● DIRECTIONS: Please reproduce the material below, replacing every "Easy Pays" with "Installments" and leaving everything else unchanged.

(Stored data entries)
>>>

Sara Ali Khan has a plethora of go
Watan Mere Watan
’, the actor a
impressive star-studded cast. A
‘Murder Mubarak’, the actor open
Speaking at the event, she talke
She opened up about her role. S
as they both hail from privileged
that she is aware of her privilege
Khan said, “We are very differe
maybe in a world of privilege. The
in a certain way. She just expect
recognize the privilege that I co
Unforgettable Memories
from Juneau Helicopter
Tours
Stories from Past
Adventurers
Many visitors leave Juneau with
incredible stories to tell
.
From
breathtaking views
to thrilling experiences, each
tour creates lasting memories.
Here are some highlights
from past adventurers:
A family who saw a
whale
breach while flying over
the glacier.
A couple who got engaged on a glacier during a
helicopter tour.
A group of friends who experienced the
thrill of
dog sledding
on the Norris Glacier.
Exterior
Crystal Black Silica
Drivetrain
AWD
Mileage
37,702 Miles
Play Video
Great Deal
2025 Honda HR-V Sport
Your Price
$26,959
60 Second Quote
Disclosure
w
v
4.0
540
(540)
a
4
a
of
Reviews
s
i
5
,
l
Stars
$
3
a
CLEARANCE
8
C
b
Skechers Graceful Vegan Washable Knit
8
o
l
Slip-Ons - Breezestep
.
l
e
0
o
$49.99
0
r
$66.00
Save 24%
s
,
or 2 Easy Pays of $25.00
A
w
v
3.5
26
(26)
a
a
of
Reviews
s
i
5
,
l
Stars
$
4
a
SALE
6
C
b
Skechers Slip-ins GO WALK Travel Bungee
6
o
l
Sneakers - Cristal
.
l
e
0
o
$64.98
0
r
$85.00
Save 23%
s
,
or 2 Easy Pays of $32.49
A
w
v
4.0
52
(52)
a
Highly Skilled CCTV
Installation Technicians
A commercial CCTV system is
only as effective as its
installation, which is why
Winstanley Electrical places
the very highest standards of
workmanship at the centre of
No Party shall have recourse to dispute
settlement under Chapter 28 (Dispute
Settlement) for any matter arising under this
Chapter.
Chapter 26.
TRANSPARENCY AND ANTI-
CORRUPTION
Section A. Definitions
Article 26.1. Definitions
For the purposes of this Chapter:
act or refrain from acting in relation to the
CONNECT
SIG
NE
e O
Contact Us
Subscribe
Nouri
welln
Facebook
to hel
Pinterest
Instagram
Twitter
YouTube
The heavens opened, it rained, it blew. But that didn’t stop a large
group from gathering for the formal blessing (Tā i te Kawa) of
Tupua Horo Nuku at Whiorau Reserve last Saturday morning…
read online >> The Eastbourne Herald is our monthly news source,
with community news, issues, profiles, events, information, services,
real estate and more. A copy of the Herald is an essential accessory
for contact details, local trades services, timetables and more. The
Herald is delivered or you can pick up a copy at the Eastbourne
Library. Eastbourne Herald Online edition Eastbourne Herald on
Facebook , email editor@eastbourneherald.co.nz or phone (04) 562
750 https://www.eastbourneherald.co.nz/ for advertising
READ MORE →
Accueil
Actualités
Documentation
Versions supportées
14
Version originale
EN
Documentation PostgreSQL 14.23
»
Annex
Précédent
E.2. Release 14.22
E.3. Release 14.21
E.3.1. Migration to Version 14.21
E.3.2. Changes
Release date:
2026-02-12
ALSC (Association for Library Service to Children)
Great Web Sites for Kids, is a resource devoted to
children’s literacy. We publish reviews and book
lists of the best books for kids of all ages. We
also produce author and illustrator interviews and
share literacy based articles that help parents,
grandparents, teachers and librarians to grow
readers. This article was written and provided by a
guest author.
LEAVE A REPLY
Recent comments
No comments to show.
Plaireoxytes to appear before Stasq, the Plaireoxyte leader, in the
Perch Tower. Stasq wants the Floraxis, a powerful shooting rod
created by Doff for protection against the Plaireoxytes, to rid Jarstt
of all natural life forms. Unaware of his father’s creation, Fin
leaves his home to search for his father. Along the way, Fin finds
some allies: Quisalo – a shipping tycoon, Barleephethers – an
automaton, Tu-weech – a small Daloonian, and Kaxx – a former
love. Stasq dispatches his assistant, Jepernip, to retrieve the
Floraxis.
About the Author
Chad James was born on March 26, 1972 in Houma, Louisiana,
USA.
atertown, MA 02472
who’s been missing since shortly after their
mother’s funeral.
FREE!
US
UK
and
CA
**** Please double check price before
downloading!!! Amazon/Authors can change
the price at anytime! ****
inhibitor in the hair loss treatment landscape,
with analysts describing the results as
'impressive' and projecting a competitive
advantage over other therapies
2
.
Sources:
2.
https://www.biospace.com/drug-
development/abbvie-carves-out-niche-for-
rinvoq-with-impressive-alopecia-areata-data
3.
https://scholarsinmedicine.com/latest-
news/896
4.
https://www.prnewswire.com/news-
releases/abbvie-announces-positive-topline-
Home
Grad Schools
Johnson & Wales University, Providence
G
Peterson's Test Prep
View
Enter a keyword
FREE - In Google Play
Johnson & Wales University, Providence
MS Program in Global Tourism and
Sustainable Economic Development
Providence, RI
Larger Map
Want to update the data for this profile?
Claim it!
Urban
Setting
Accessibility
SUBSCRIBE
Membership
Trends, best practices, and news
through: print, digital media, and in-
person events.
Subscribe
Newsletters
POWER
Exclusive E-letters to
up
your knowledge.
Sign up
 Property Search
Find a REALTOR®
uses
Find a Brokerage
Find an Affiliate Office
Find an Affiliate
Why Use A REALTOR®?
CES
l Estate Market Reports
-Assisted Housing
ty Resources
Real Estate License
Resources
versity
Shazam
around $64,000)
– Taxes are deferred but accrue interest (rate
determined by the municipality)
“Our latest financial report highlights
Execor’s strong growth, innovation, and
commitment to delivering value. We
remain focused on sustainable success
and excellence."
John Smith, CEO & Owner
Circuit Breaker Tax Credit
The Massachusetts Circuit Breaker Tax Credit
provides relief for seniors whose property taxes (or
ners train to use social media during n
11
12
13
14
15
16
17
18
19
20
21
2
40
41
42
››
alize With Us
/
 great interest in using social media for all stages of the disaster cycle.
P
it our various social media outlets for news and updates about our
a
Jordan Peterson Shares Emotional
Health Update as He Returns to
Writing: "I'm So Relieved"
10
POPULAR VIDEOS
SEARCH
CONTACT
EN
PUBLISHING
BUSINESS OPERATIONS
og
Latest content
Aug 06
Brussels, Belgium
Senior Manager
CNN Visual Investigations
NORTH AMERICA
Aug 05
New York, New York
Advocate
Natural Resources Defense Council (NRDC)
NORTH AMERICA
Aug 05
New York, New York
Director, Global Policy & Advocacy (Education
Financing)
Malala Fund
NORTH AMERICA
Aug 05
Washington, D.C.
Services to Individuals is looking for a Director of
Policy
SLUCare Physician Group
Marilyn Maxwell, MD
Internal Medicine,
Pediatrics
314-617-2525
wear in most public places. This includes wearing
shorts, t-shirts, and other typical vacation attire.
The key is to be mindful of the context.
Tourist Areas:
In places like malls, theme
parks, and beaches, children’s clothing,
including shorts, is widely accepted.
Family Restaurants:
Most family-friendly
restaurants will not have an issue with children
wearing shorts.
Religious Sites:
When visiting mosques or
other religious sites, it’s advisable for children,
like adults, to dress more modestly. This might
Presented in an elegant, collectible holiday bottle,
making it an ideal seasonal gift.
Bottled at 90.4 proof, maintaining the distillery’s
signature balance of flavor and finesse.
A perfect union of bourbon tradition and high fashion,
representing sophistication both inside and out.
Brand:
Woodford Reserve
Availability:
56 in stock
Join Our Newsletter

<<<

● EXERCISE ANSWER:
Sara Ali Khan has a plethora of go
Watan Mere Watan
’, the actor a
impressive star-studded cast. A
‘Murder Mubarak’, the actor open
Speaking at the event, she talke
She opened up about her role. S
as they both hail from privileged
that she is aware of her privilege
Khan said, “We are very differe
maybe in a world of privilege. The
in a certain way. She just expect
recognize the privilege that I co
Unforgettable Memories
from Juneau Helicopter
Tours
Stories from Past
Adventurers
Many visitors leave Juneau with
incredible stories to tell
.
From
breathtaking views
to thrilling experiences, each
tour creates lasting memories.
Here are some highlights
from past adventurers:
A family who saw a
whale
breach while flying over
the glacier.
A couple who got engaged on a glacier during a
helicopter tour.
A group of friends who experienced the
thrill of
dog sledding
on the Norris Glacier.
Exterior
Crystal Black Silica
Drivetrain
AWD
Mileage
37,702 Miles
Play Video
Great Deal
2025 Honda HR-V Sport
Your Price
$26,959
60 Second Quote
Disclosure
w
v
4.0
540
(540)
a
4
a
of
Reviews
s
i
5
,
l
Stars
$
3
a
CLEARANCE
8
C
b
Skechers Graceful Vegan Washable Knit
8
o
l
Slip-Ons - Breezestep
.
l
e
0
o
$49.99
0
r
$66.00
Save 24%
s
,
or 2 Installments of $25.00
A
w
v
3.5
26
(26)
a
a
of
Reviews
s
i
5
,
l
Stars
$
4
a
SALE
6
C
b
Skechers Slip-ins GO WALK Travel Bungee
6
o
l
Sneakers - Cristal
.
l
e
0
o
$64.98
0
r
$85.00
Save 23%
s
,
or 2 Installments of $32.49
A
w
v
4.0
52
(52)
a
Highly Skilled CCTV
Installation Technicians
A commercial CCTV system is
only as effective as its
installation, which is why
Winstanley Electrical places
the very highest standards of
workmanship at the centre of
No Party shall have recourse to dispute
settlement under Chapter 28 (Dispute
Settlement) for any matter arising under this
Chapter.
Chapter 26.
TRANSPARENCY AND ANTI-
CORRUPTION
Section A. Definitions
Article 26.1. Definitions
For the purposes of this Chapter:
act or refrain from acting in relation to the
CONNECT
SIG
NE
e O
Contact Us
Subscribe
Nouri
welln
Facebook
to hel
Pinterest
Instagram
Twitter
YouTube
The heavens opened, it rained, it blew. But that didn’t stop a large
group from gathering for the formal blessing (Tā i te Kawa) of
Tupua Horo Nuku at Whiorau Reserve last Saturday morning…
read online >> The Eastbourne Herald is our monthly news source,
with community news, issues, profiles, events, information, services,
real estate and more. A copy of the Herald is an essential accessory
for contact details, local trades services, timetables and more. The
Herald is delivered or you can pick up a copy at the Eastbourne
Library. Eastbourne Herald Online edition Eastbourne Herald on
Facebook , email editor@eastbourneherald.co.nz or phone (04) 562
750 https://www.eastbourneherald.co.nz/ for advertising
READ MORE →
Accueil
Actualités
Documentation
Versions supportées
14
Version originale
EN
Documentation PostgreSQL 14.23
»
Annex
Précédent
E.2. Release 14.22
E.3. Release 14.21
E.3.1. Migration to Version 14.21
E.3.2. Changes
Release date:
2026-02-12
ALSC (Association for Library Service to Children)
Great Web Sites for Kids, is a resource devoted to
children’s literacy. We publish reviews and book
lists of the best books for kids of all ages. We
also produce author and illustrator interviews and
share literacy based articles that help parents,
grandparents, teachers and librarians to grow
readers. This article was written and provided by a
guest author.
LEAVE A REPLY
Recent comments
No comments to show.
Plaireoxytes to appear before Stasq, the Plaireoxyte leader, in the
Perch Tower. Stasq wants the Floraxis, a powerful shooting rod
created by Doff for protection against the Plaireoxytes, to rid Jarstt
of all natural life forms. Unaware of his father’s creation, Fin
leaves his home to search for his father. Along the way, Fin finds
some allies: Quisalo – a shipping tycoon, Barleephethers – an
automaton, Tu-weech – a small Daloonian, and Kaxx – a former
love. Stasq dispatches his assistant, Jepernip, to retrieve the
Floraxis.
About the Author
Chad James was born on March 26, 1972 in Houma, Louisiana,
USA.
atertown, MA 02472
who’s been missing since shortly after their
mother’s funeral.
FREE!
US
UK
and
CA
**** Please double check price before
downloading!!! Amazon/Authors can change
the price at anytime! ****
inhibitor in the hair loss treatment landscape,
with analysts describing the results as
'impressive' and projecting a competitive
advantage over other therapies
2
.
Sources:
2.
https://www.biospace.com/drug-
development/abbvie-carves-out-niche-for-
rinvoq-with-impressive-alopecia-areata-data
3.
https://scholarsinmedicine.com/latest-
news/896
4.
https://www.prnewswire.com/news-
releases/abbvie-announces-positive-topline-
Home
Grad Schools
Johnson & Wales University, Providence
G
Peterson's Test Prep
View
Enter a keyword
FREE - In Google Play
Johnson & Wales University, Providence
MS Program in Global Tourism and
Sustainable Economic Development
Providence, RI
Larger Map
Want to update the data for this profile?
Claim it!
Urban
Setting
Accessibility
SUBSCRIBE
Membership
Trends, best practices, and news
through: print, digital media, and in-
person events.
Subscribe
Newsletters
POWER
Exclusive E-letters to
up
your knowledge.
Sign up
 Property Search
Find a REALTOR®
uses
Find a Brokerage
Find an Affiliate Office
Find an Affiliate
Why Use A REALTOR®?
CES
l Estate Market Reports
-Assisted Housing
ty Resources
Real Estate License
Resources
versity
Shazam
around $64,000)
– Taxes are deferred but accrue interest (rate
determined by the municipality)
“Our latest financial report highlights
Execor’s strong growth, innovation, and
commitment to delivering value. We
remain focused on sustainable success
and excellence."
John Smith, CEO & Owner
Circuit Breaker Tax Credit
The Massachusetts Circuit Breaker Tax Credit
provides relief for seniors whose property taxes (or
ners train to use social media during n
11
12
13
14
15
16
17
18
19
20
21
2
40
41
42
››
alize With Us
/
 great interest in using social media for all stages of the disaster cycle.
P
it our various social media outlets for news and updates about our
a
Jordan Peterson Shares Emotional
Health Update as He Returns to
Writing: "I'm So Relieved"
10
POPULAR VIDEOS
SEARCH
CONTACT
EN
PUBLISHING
BUSINESS OPERATIONS
og
Latest content
Aug 06
Brussels, Belgium
Senior Manager
CNN Visual Investigations
NORTH AMERICA
Aug 05
New York, New York
Advocate
Natural Resources Defense Council (NRDC)
NORTH AMERICA
Aug 05
New York, New York
Director, Global Policy & Advocacy (Education
Financing)
Malala Fund
NORTH AMERICA
Aug 05
Washington, D.C.
Services to Individuals is looking for a Director of
Policy
SLUCare Physician Group
Marilyn Maxwell, MD
Internal Medicine,
Pediatrics
314-617-2525
wear in most public places. This includes wearing
shorts, t-shirts, and other typical vacation attire.
The key is to be mindful of the context.
Tourist Areas:
In places like malls, theme
parks, and beaches, children’s clothing,
including shorts, is widely accepted.
Family Restaurants:
Most family-friendly
restaurants will not have an issue with children
wearing shorts.
Religious Sites:
When visiting mosques or
other religious sites, it’s advisable for children,
like adults, to dress more modestly. This might
Presented in an elegant, collectible holiday bottle,
making it an ideal seasonal gift.
Bottled at 90.4 proof, maintaining the distillery’s
signature balance of flavor and finesse.
A perfect union of bourbon tradition and high fashion,
representing sophistication both inside and out.
Brand:
Woodford Reserve
Availability:
56 in stock
Join Our Newsletter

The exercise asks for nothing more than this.